• Task item: All of the data below should be set down again verbatim, without any images.

*** Provided data ***

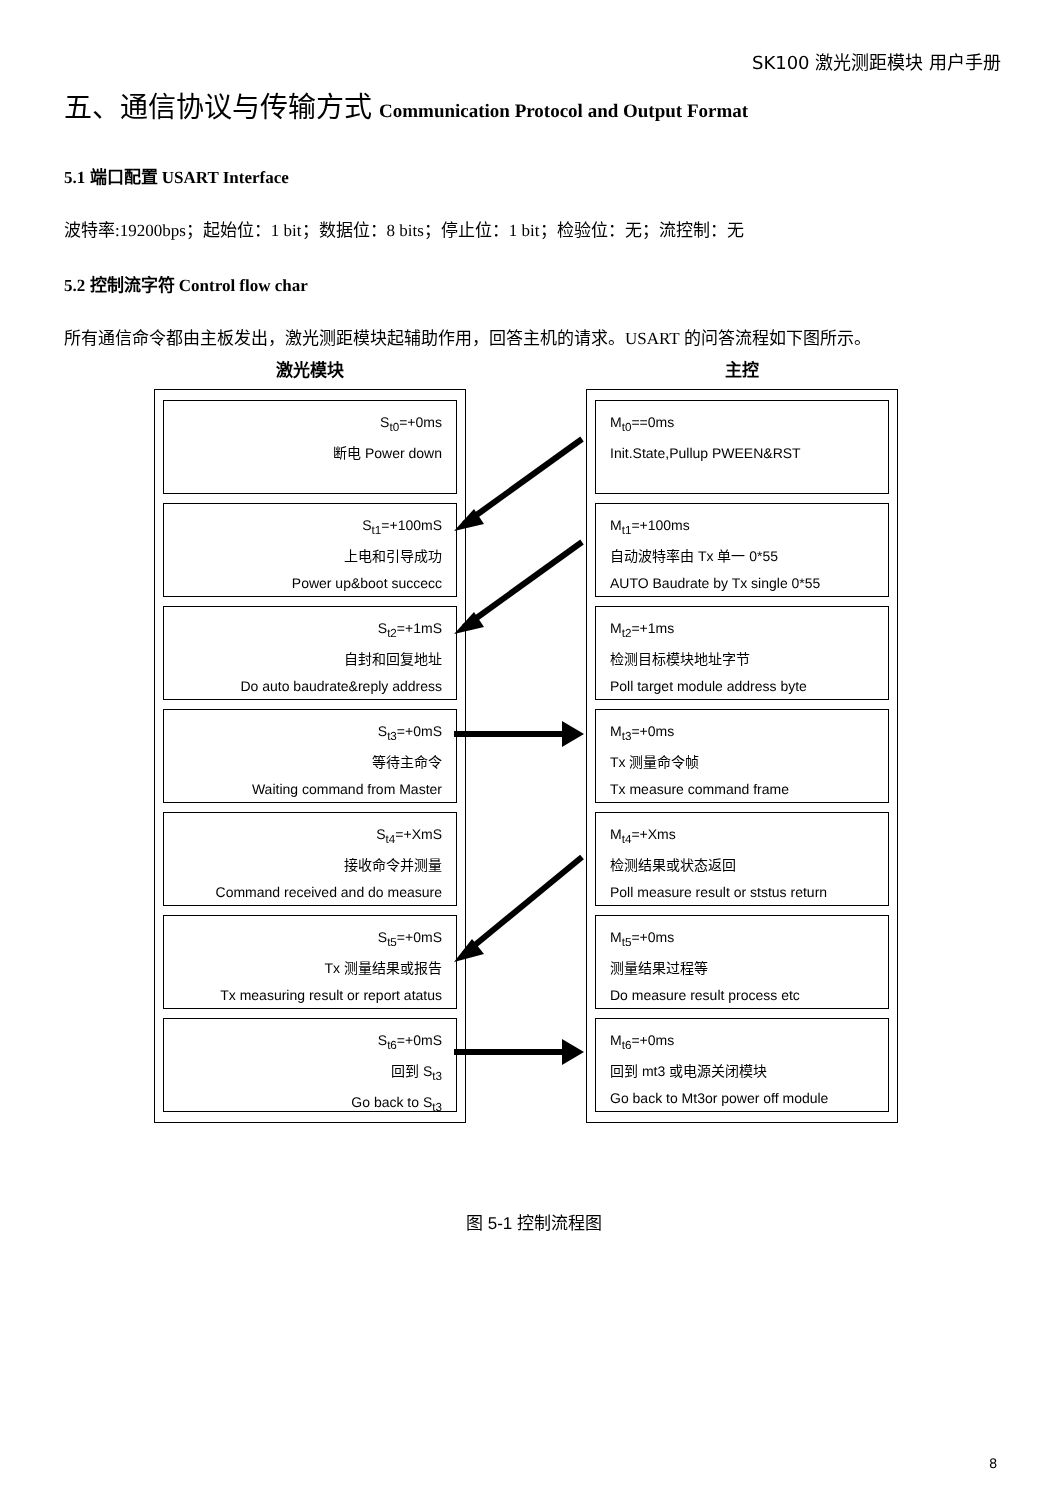SK100 激光测距模块 用户手册
五、通信协议与传输方式 Communication Protocol and Output Format
5.1 端口配置 USART Interface
波特率:19200bps；起始位：1 bit；数据位：8 bits；停止位：1 bit；检验位：无；流控制：无
5.2 控制流字符 Control flow char
所有通信命令都由主板发出，激光测距模块起辅助作用，回答主机的请求。USART 的问答流程如下图所示。
激光模块
S<sub>t0</sub>=+0ms
断电 Power down
S<sub>t1</sub>=+100mS
上电和引导成功
Power up&boot succecc
S<sub>t2</sub>=+1mS
自封和回复地址
Do auto baudrate&reply address
S<sub>t3</sub>=+0mS
等待主命令
Waiting command from Master
S<sub>t4</sub>=+XmS
接收命令并测量
Command received and do measure
S<sub>t5</sub>=+0mS
Tx 测量结果或报告
Tx measuring result or report atatus
S<sub>t6</sub>=+0mS
回到 S<sub>t3</sub>
Go back to S<sub>t3</sub>
主控
M<sub>t0</sub>==0ms
Init.State,Pullup PWEEN&RST
M<sub>t1</sub>=+100ms
自动波特率由 Tx 单一 0*55
AUTO Baudrate by Tx single 0*55
M<sub>t2</sub>=+1ms
检测目标模块地址字节
Poll target module address byte
M<sub>t3</sub>=+0ms
Tx 测量命令帧
Tx measure command frame
M<sub>t4</sub>=+Xms
检测结果或状态返回
Poll measure result or ststus return
M<sub>t5</sub>=+0ms
测量结果过程等
Do measure result process etc
M<sub>t6</sub>=+0ms
回到 mt3 或电源关闭模块
Go back to Mt3or power off module
图 5-1 控制流程图
8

*** End of Provided data ***

• Solution to the problem:
SK100 激光测距模块 用户手册
五、通信协议与传输方式 Communication Protocol and Output Format
5.1 端口配置 USART Interface
波特率:19200bps；起始位：1 bit；数据位：8 bits；停止位：1 bit；检验位：无；流控制：无
5.2 控制流字符 Control flow char
所有通信命令都由主板发出，激光测距模块起辅助作用，回答主机的请求。USART 的问答流程如下图所示。
激光模块
S<sub>t0</sub>=+0ms
断电 Power down
S<sub>t1</sub>=+100mS
上电和引导成功
Power up&boot succecc
S<sub>t2</sub>=+1mS
自封和回复地址
Do auto baudrate&reply address
S<sub>t3</sub>=+0mS
等待主命令
Waiting command from Master
S<sub>t4</sub>=+XmS
接收命令并测量
Command received and do measure
S<sub>t5</sub>=+0mS
Tx 测量结果或报告
Tx measuring result or report atatus
S<sub>t6</sub>=+0mS
回到 S<sub>t3</sub>
Go back to S<sub>t3</sub>
主控
M<sub>t0</sub>==0ms
Init.State,Pullup PWEEN&RST
M<sub>t1</sub>=+100ms
自动波特率由 Tx 单一 0*55
AUTO Baudrate by Tx single 0*55
M<sub>t2</sub>=+1ms
检测目标模块地址字节
Poll target module address byte
M<sub>t3</sub>=+0ms
Tx 测量命令帧
Tx measure command frame
M<sub>t4</sub>=+Xms
检测结果或状态返回
Poll measure result or ststus return
M<sub>t5</sub>=+0ms
测量结果过程等
Do measure result process etc
M<sub>t6</sub>=+0ms
回到 mt3 或电源关闭模块
Go back to Mt3or power off module
图 5-1 控制流程图
8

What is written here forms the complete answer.